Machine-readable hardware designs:
----------

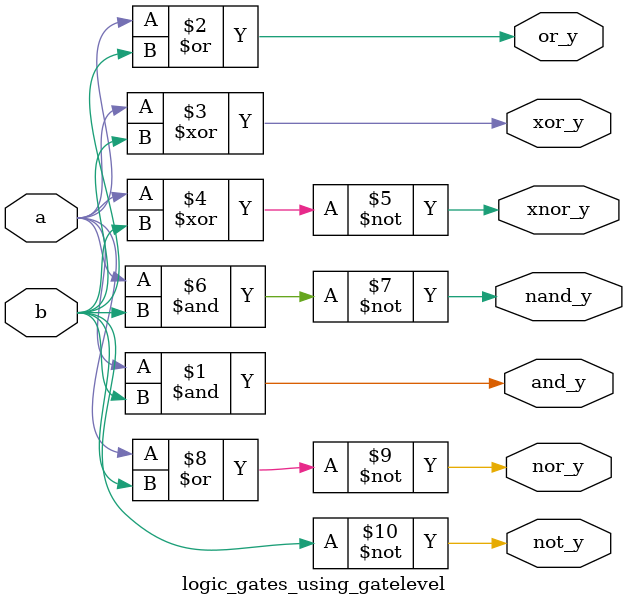
<source format=v>
module logic_gates_using_gatelevel(a,b,and_y,or_y,not_y,xor_y,xnor_y,nand_y,nor_y);
input a,b;
output and_y,or_y,not_y,xor_y,xnor_y,nand_y,nor_y;
and a1(and_y,a,b);
or b1(or_y,a,b);
not c1(not_y,b);
xor d1(xor_y,a,b);
xnor e1(xnor_y,a,b);
nand f1(nand_y,a,b);
nor g1(nor_y,a,b);
endmodule


</source>
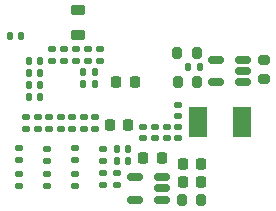
<source format=gbp>
G04 #@! TF.GenerationSoftware,KiCad,Pcbnew,8.0.0-rc1*
G04 #@! TF.CreationDate,2025-03-14T12:06:18+03:00*
G04 #@! TF.ProjectId,Movita_IO_Expansion_Board_V2.0,4d6f7669-7461-45f4-994f-5f457870616e,REV1*
G04 #@! TF.SameCoordinates,Original*
G04 #@! TF.FileFunction,Paste,Bot*
G04 #@! TF.FilePolarity,Positive*
%FSLAX46Y46*%
G04 Gerber Fmt 4.6, Leading zero omitted, Abs format (unit mm)*
G04 Created by KiCad (PCBNEW 8.0.0-rc1) date 2025-03-14 12:06:18*
%MOMM*%
%LPD*%
G01*
G04 APERTURE LIST*
G04 Aperture macros list*
%AMRoundRect*
0 Rectangle with rounded corners*
0 $1 Rounding radius*
0 $2 $3 $4 $5 $6 $7 $8 $9 X,Y pos of 4 corners*
0 Add a 4 corners polygon primitive as box body*
4,1,4,$2,$3,$4,$5,$6,$7,$8,$9,$2,$3,0*
0 Add four circle primitives for the rounded corners*
1,1,$1+$1,$2,$3*
1,1,$1+$1,$4,$5*
1,1,$1+$1,$6,$7*
1,1,$1+$1,$8,$9*
0 Add four rect primitives between the rounded corners*
20,1,$1+$1,$2,$3,$4,$5,0*
20,1,$1+$1,$4,$5,$6,$7,0*
20,1,$1+$1,$6,$7,$8,$9,0*
20,1,$1+$1,$8,$9,$2,$3,0*%
G04 Aperture macros list end*
%ADD10RoundRect,0.200000X0.200000X0.275000X-0.200000X0.275000X-0.200000X-0.275000X0.200000X-0.275000X0*%
%ADD11RoundRect,0.140000X-0.170000X0.140000X-0.170000X-0.140000X0.170000X-0.140000X0.170000X0.140000X0*%
%ADD12RoundRect,0.140000X0.170000X-0.140000X0.170000X0.140000X-0.170000X0.140000X-0.170000X-0.140000X0*%
%ADD13RoundRect,0.218750X0.218750X0.256250X-0.218750X0.256250X-0.218750X-0.256250X0.218750X-0.256250X0*%
%ADD14RoundRect,0.135000X0.185000X-0.135000X0.185000X0.135000X-0.185000X0.135000X-0.185000X-0.135000X0*%
%ADD15RoundRect,0.140000X0.140000X0.170000X-0.140000X0.170000X-0.140000X-0.170000X0.140000X-0.170000X0*%
%ADD16RoundRect,0.140000X-0.140000X-0.170000X0.140000X-0.170000X0.140000X0.170000X-0.140000X0.170000X0*%
%ADD17RoundRect,0.200000X-0.200000X-0.275000X0.200000X-0.275000X0.200000X0.275000X-0.200000X0.275000X0*%
%ADD18RoundRect,0.225000X-0.225000X-0.250000X0.225000X-0.250000X0.225000X0.250000X-0.225000X0.250000X0*%
%ADD19RoundRect,0.150000X0.512500X0.150000X-0.512500X0.150000X-0.512500X-0.150000X0.512500X-0.150000X0*%
%ADD20R,1.500000X2.500000*%
%ADD21RoundRect,0.225000X0.225000X0.250000X-0.225000X0.250000X-0.225000X-0.250000X0.225000X-0.250000X0*%
%ADD22RoundRect,0.200000X0.275000X-0.200000X0.275000X0.200000X-0.275000X0.200000X-0.275000X-0.200000X0*%
%ADD23RoundRect,0.218750X-0.381250X0.218750X-0.381250X-0.218750X0.381250X-0.218750X0.381250X0.218750X0*%
G04 APERTURE END LIST*
D10*
X131624990Y-79699990D03*
X129974990Y-79699990D03*
D11*
X124520000Y-77410000D03*
X124520000Y-78370000D03*
D12*
X118752500Y-73620000D03*
X118752500Y-72660000D03*
D11*
X123290000Y-77410000D03*
X123290000Y-78370000D03*
D12*
X117772500Y-73620000D03*
X117772500Y-72660000D03*
D11*
X122050000Y-66920000D03*
X122050000Y-67880000D03*
D13*
X125460000Y-73330000D03*
X123885000Y-73330000D03*
D14*
X118590000Y-78460000D03*
X118590000Y-77440000D03*
D15*
X122619990Y-68839990D03*
X121659990Y-68839990D03*
D16*
X117030000Y-67920000D03*
X117990000Y-67920000D03*
D12*
X116792500Y-73630000D03*
X116792500Y-72670000D03*
D17*
X129595000Y-67190000D03*
X131245000Y-67190000D03*
D16*
X115429990Y-65750000D03*
X116389990Y-65750000D03*
D11*
X129700000Y-73500000D03*
X129700000Y-74460000D03*
D18*
X130045000Y-78150000D03*
X131595000Y-78150000D03*
D19*
X135187500Y-67810000D03*
X135187500Y-68760000D03*
X135187500Y-69710000D03*
X132912500Y-69710000D03*
X132912500Y-67810000D03*
D12*
X129700000Y-72570000D03*
X129700000Y-71610000D03*
D16*
X117030000Y-68940000D03*
X117990000Y-68940000D03*
D13*
X125997490Y-69719990D03*
X124422490Y-69719990D03*
D12*
X121692500Y-73620000D03*
X121692500Y-72660000D03*
D14*
X120970000Y-78460000D03*
X120970000Y-77440000D03*
D11*
X121050000Y-66920000D03*
X121050000Y-67880000D03*
D18*
X130045000Y-76615000D03*
X131595000Y-76615000D03*
D14*
X123330000Y-76400000D03*
X123330000Y-75380000D03*
X116210000Y-78480000D03*
X116210000Y-77460000D03*
D17*
X129625000Y-69720000D03*
X131275000Y-69720000D03*
D14*
X118580000Y-76370000D03*
X118580000Y-75350000D03*
D16*
X124510000Y-75370000D03*
X125470000Y-75370000D03*
D15*
X131490000Y-68450000D03*
X130530000Y-68450000D03*
D20*
X135096736Y-73080000D03*
X131396736Y-73080000D03*
D16*
X117040000Y-69950000D03*
X118000000Y-69950000D03*
D12*
X119732500Y-73620000D03*
X119732500Y-72660000D03*
D16*
X117020000Y-70970000D03*
X117980000Y-70970000D03*
D11*
X119020000Y-66920000D03*
X119020000Y-67880000D03*
D15*
X122619990Y-69839990D03*
X121659990Y-69839990D03*
D21*
X128290000Y-76120000D03*
X126740000Y-76120000D03*
D11*
X127710000Y-73500000D03*
X127710000Y-74460000D03*
D16*
X124500000Y-76350000D03*
X125460000Y-76350000D03*
D22*
X136929990Y-69444990D03*
X136929990Y-67794990D03*
D11*
X123080000Y-66920000D03*
X123080000Y-67880000D03*
D12*
X122672500Y-73620000D03*
X122672500Y-72660000D03*
X120712500Y-73620000D03*
X120712500Y-72660000D03*
D14*
X120970000Y-76300000D03*
X120970000Y-75280000D03*
D19*
X128307500Y-77727500D03*
X128307500Y-78677500D03*
X128307500Y-79627500D03*
X126032500Y-79627500D03*
X126032500Y-77727500D03*
D14*
X116220000Y-76300000D03*
X116220000Y-75280000D03*
D11*
X126700000Y-73500000D03*
X126700000Y-74460000D03*
X128700000Y-73500000D03*
X128700000Y-74460000D03*
X120040000Y-66910000D03*
X120040000Y-67870000D03*
D23*
X121230000Y-63597500D03*
X121230000Y-65722500D03*
M02*

</source>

----------

**WHAT YOU WILL DO**
Wherever the word "source" turns up in the records, copy out the line it is on.

**RESPONSE AREA**
<source format=v>
</source>
<source format=gbp>
</source>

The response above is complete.